Lancée par l’ASLOCA, l’initiative populaire « davantage de logements abordables » vise à inscrire dans la Constitution l’obligation pour la Confédération de veiller à ce que au 10% des logements nouvellement construits soient propriété de maître d’ouvrage œuvrant à la construction de logements d’utilité publique, soit des coopérations et des collectivités publiques. La Constitution autoriserait également les cantons et les communes à introduire un droit de préemption en leur faveur, y compris sur les bien-fonds de la Confédération ou d’entreprises qui lui sont liées (les CFF notamment), dans le but de d’encourager la construction de logements d’utilité publique. L’objectif est de construire des logements d’utilité publique – type de logements qui manque, alors que c’est celui dont le plus de gens ont besoin –, de faire baisser les loyers et de juguler quelque peu la spéculation immobilière.

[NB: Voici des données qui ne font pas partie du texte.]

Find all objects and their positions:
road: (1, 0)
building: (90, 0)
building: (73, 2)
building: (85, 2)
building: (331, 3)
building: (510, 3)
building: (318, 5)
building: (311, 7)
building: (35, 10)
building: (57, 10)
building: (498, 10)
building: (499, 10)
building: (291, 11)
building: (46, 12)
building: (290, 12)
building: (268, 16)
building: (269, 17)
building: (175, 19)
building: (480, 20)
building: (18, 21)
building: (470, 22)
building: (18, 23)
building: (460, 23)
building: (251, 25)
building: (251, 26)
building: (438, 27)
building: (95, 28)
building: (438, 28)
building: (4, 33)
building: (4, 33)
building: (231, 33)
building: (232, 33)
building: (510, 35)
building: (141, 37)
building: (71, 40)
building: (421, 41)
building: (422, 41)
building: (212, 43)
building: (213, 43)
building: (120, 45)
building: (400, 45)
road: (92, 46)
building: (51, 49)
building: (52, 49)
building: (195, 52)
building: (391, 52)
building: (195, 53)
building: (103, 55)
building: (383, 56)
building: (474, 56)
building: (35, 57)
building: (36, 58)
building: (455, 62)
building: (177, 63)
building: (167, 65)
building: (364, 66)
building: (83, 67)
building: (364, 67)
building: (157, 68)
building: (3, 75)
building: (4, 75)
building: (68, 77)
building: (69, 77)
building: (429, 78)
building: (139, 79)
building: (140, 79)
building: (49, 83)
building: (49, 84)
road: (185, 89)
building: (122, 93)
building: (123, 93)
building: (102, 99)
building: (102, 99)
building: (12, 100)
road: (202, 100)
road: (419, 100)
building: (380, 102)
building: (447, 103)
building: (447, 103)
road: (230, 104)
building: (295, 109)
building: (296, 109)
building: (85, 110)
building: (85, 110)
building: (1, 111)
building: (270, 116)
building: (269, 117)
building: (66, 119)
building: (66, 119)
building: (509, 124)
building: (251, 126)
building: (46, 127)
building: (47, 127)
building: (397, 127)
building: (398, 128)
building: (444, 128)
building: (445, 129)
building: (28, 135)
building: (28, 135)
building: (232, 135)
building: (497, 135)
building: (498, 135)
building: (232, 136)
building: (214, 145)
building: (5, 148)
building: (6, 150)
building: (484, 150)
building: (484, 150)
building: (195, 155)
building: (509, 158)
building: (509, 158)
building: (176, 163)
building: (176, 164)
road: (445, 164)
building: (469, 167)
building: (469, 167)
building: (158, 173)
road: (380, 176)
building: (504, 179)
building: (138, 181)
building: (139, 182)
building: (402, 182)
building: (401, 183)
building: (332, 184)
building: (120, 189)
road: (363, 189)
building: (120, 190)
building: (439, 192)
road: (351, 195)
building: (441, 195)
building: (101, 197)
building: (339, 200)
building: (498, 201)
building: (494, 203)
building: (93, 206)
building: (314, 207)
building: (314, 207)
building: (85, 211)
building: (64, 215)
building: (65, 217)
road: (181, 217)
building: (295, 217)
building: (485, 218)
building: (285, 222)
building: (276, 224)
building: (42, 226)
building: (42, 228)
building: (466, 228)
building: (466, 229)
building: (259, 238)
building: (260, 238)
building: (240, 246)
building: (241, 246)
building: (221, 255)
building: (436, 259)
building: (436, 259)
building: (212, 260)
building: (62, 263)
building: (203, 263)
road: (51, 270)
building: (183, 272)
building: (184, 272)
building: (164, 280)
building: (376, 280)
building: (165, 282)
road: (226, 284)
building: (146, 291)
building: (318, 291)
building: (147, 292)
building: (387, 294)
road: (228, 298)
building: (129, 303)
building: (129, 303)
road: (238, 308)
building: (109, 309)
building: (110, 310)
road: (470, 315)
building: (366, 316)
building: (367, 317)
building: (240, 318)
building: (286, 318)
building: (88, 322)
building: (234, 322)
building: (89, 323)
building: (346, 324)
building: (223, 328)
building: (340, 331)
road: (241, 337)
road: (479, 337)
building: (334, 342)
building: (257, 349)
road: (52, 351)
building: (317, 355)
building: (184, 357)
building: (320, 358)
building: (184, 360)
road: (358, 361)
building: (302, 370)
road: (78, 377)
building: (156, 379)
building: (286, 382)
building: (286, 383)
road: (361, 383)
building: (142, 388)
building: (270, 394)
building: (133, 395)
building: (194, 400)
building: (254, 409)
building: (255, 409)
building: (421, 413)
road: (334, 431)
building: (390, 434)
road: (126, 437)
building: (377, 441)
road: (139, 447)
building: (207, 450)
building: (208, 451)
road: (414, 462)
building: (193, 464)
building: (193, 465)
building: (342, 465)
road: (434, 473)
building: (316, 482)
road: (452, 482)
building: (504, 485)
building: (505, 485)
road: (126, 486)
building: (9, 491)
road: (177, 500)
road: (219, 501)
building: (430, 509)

10% ce n’est pas énorme. C’est même la moindre des choses. Pourtant, c’est déjà trop pour le lobby des promoteurs immobiliers et les partis bourgeois, qui combattent avec virulence une initiative qu’ils jugent « rigide », « extrême » (sans blague !),« couteuse », « contre-productive », « étatiste » ; bref, une entrave insupportable à la liberté du marché libre (à la liberté du renard libre dans le poulailler libre). Le droit de préemption serait bien évidemment une insupportable atteinte au sacro-saint droit de propriété. En outre, le problème du manque de logements et des loyers élevés serait celui des villes, et il serait irrationnel et excessif de vouloir imposer un aussi lourd fardeau que 10% de logements d’utilité publique aux communes rurales, où l’on est plutôt propriétaire.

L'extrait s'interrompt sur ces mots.